任务要求:
A - 请原样输出 MergerRetriever 文本中从“from langchain_chroma import”到“filter_embeddings = OpenAIEmbeddings()”的部分。
B - 根据 MergerRetriever 文本，用一到三句话说明 MergerRetriever 为什么能提高文档检索的准确性。

所给文本:
——
# LOTR (Merger Retriever)

> `Lord of the Retrievers (LOTR)`，也称为 `MergerRetriever`，它接受一个检索器列表作为输入，并将它们 `get_relevant_documents()` 方法的结果合并成一个列表。合并后的结果将是一个列表，其中包含与查询相关的、并已由不同检索器排好序的文档。

`MergerRetriever` 类可以通过多种方式用于提高文档检索的准确性。首先，它可以组合多个检索器的结果，这有助于降低结果偏差的风险。其次，它可以对不同检索器的结果进行排序，这有助于确保最相关的文档首先被返回。

In [None]:
import os

import chromadb
from langchain.retrievers import (
    ContextualCompressionRetriever,
    DocumentCompressorPipeline,
    MergerRetriever,
)
from langchain_chroma import Chroma
from langchain_community.document_transformers import (
    EmbeddingsClusteringFilter,
    EmbeddingsRedundantFilter,
)
from langchain_huggingface import HuggingFaceEmbeddings
from langchain_openai import OpenAIEmbeddings

# Get 3 diff embeddings.
all_mini = HuggingFaceEmbeddings(model_name="all-MiniLM-L6-v2")
multi_qa_mini = HuggingFaceEmbeddings(model_name="multi-qa-MiniLM-L6-dot-v1")
filter_embeddings = OpenAIEmbeddings()

ABS_PATH = os.path.dirname(os.path.abspath(__file__))
DB_DIR = os.path.join(ABS_PATH, "db")

# Instantiate 2 diff chromadb indexes, each one with a diff embedding.
client_settings = chromadb.config.Settings(
    is_persistent=True,
    persist_directory=DB_DIR,
    anonymized_telemetry=False,
)
——
记录信息:

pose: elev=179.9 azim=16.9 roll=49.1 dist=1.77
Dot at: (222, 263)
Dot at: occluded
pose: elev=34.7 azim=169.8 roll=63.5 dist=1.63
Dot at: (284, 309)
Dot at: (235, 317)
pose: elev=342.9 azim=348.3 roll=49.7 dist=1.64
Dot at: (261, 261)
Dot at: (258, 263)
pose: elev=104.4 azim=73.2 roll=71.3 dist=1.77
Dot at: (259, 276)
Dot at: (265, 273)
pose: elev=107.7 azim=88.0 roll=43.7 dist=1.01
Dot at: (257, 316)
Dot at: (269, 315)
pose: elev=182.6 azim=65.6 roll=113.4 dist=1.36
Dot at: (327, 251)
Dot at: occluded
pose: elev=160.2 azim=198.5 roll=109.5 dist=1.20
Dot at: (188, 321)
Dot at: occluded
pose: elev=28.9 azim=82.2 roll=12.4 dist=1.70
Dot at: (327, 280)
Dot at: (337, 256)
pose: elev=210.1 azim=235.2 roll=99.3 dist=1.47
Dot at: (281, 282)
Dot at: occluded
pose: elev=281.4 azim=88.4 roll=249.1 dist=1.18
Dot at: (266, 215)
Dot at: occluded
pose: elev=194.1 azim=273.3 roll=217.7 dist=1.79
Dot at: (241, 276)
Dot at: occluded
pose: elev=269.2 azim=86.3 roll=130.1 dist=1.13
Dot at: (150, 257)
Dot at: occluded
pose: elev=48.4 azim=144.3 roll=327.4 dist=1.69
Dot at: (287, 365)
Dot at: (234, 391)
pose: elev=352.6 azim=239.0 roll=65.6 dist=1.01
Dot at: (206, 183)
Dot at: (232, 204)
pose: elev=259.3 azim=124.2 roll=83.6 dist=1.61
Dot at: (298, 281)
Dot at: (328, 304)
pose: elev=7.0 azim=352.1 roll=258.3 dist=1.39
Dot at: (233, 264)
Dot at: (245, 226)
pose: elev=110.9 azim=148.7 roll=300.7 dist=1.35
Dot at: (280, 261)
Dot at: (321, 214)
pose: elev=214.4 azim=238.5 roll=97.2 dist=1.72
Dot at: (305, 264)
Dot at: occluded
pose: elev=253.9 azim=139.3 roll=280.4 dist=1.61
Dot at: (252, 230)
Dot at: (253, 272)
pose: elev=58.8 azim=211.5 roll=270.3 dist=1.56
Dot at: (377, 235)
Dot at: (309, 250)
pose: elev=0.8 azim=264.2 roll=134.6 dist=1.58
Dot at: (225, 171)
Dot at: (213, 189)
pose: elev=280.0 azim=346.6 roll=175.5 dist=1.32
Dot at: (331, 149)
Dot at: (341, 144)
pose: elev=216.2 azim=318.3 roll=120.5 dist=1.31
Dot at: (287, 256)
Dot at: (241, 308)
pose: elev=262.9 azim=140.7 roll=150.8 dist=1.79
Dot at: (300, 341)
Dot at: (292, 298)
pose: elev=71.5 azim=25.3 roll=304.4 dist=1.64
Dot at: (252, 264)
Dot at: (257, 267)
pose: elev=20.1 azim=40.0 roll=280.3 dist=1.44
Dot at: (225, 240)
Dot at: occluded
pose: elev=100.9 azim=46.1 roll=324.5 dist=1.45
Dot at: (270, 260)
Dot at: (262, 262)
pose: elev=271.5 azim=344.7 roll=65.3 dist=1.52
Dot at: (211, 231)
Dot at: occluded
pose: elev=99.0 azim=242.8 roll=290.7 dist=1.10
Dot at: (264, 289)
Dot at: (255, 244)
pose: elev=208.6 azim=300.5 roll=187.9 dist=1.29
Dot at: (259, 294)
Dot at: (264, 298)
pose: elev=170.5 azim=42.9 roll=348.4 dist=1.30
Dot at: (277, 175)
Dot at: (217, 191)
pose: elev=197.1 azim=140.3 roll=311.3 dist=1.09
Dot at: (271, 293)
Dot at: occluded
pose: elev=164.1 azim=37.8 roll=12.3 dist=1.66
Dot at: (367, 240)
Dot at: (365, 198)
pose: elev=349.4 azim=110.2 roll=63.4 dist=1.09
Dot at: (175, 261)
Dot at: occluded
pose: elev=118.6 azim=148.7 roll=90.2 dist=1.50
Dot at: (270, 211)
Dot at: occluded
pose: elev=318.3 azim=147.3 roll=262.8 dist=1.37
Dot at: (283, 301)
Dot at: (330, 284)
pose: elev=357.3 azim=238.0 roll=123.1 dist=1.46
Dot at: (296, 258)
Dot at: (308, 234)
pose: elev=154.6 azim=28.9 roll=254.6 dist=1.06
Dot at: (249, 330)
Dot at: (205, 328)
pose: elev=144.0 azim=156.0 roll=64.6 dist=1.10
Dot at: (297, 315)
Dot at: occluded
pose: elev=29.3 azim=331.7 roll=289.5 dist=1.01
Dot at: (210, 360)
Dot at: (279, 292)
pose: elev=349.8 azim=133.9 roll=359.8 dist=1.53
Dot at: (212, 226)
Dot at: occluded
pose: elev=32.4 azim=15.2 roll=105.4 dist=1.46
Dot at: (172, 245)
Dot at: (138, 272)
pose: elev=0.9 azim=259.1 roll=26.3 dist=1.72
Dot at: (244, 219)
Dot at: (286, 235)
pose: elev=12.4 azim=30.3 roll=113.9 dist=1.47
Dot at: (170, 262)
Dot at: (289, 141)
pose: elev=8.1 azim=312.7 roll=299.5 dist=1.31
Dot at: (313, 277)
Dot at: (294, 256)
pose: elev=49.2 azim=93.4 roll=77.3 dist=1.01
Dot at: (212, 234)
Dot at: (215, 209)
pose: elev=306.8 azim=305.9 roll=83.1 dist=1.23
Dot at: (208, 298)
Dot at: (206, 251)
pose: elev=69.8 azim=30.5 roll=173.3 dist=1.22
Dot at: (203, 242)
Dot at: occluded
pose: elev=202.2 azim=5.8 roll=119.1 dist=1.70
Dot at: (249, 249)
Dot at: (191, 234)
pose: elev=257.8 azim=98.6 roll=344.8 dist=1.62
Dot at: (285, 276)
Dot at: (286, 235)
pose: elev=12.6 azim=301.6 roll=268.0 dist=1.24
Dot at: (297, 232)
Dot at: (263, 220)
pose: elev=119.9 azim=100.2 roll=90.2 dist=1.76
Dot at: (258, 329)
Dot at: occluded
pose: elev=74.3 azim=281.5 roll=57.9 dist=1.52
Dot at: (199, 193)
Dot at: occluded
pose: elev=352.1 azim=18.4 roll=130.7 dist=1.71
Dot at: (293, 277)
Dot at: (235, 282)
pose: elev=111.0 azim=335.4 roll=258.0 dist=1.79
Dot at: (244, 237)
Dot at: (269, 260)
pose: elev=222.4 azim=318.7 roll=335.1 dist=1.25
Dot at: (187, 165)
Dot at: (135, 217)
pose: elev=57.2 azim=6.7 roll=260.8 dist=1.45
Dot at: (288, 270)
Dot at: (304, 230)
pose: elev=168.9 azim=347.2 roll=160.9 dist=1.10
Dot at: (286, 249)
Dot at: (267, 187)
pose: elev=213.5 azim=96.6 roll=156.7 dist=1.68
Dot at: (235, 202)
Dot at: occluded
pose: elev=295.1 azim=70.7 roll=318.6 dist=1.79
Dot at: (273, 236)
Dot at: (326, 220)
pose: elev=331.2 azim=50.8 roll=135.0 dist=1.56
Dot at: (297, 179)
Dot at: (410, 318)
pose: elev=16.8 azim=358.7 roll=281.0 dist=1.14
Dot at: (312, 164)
——
各题答案:
A -
from langchain_chroma import Chroma
from langchain_community.document_transformers import (
    EmbeddingsClusteringFilter,
    EmbeddingsRedundantFilter,
)
from langchain_huggingface import HuggingFaceEmbeddings
from langchain_openai import OpenAIEmbeddings

# Get 3 diff embeddings.
all_mini = HuggingFaceEmbeddings(model_name="all-MiniLM-L6-v2")
multi_qa_mini = HuggingFaceEmbeddings(model_name="multi-qa-MiniLM-L6-dot-v1")
filter_embeddings = OpenAIEmbeddings()

B - MergerRetriever 能组合多个检索器的结果，这有助于降低结果偏差的风险。它还能对不同检索器的结果进行排序，这有助于确保最相关的文档首先被返回。